Ehrensache, Ohrensache

Immer im Dienste des Ohrs: Ein Kurzbesuch im Lauscher-Museum im schwäbisch-fränkischen Öhringen

Nicht Donald Trumps Ohr, sondern das eines Stiers ist die Trophäe, die ein Torero hochhält Foto: ap

Von Oliver Domzalski

Gerd Hase bemüht sich sichtlich um Pietät, aber er kann nicht verbergen, dass er vor Stolz beinahe platzt, als er das kleine Schächtelchen öffnet. Darin liegt ein winziger hautfarbener Fetzen.

„War nicht billig“, gibt er zu. „Für die Knorpelstücke von Trumps angeschossenem Ohr ist im Darknet sofort ein Riesenmarkt entstanden. Ich hab jetzt endlich eins ergattert für mein Ohratorium – das Museum rund ums Ohr.“

Aber woher will er wissen, dass das Objekt wirklich von Donald himself stammt?
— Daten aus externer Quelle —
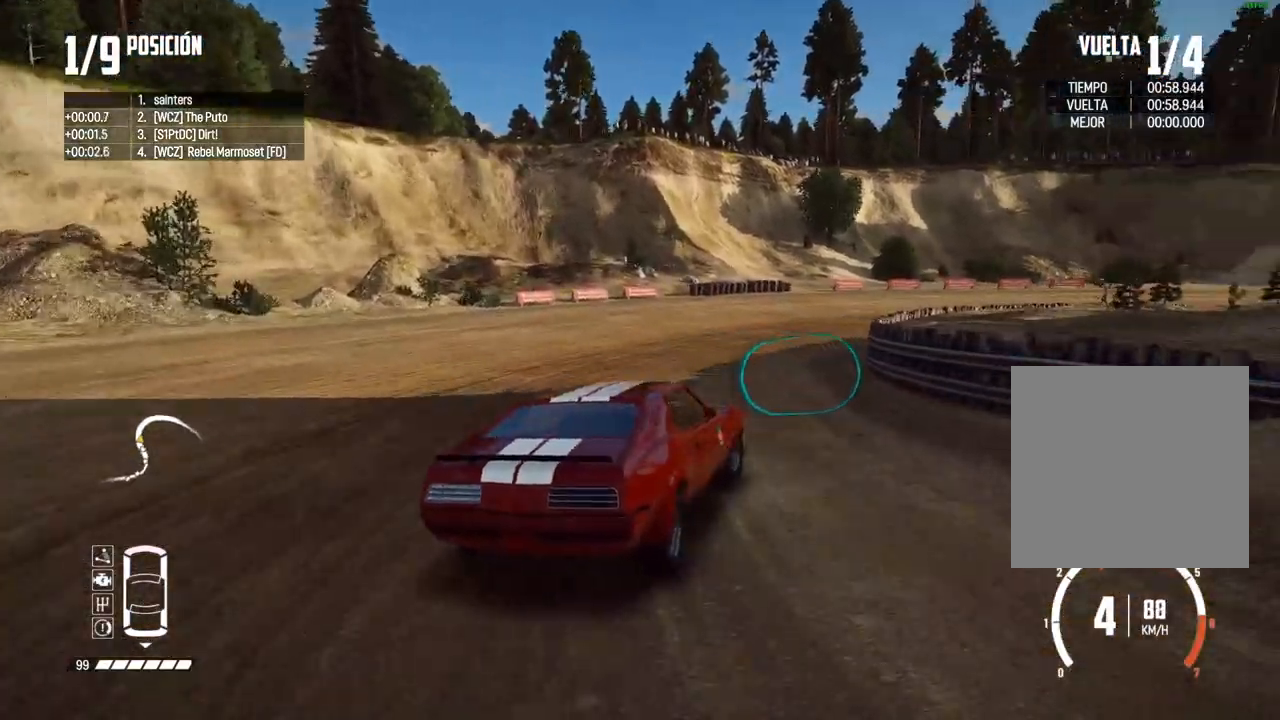
{"buttons": ["R2"], "left_stick": "center", "right_stick": "center", "events": [[67, "left_stick", "right"], [133, "R2", "up"], [183, "R2", "down"], [183, "left_stick", "center"], [350, "R2", "up"], [417, "R2", "down"]]}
Hase nickt wissend und zieht ein Mikroskop heran. „Sehen Sie hier? Außer roten Farbspritzern vom Blut gibt es auch karottenfarbige. Dieses Stück Fleisch muss sich nahe an Trumps Frisur befunden haben, das ist eindeutig. Aber zur Absicherung besorge ich mir in der Pfalz gerade die Pantoffeln seines Urgroßonkels. Erst wenn die DNA übereinstimmt, stelle ich das Objekt aus. Ehrensache.“

Und da wir schon mal hier sind, führt Hase uns durch die beiden Schuppen im schwäbisch-fränkischen Öhringen, die seine Exponate beherbergen. Natürlich per Audio-Guide.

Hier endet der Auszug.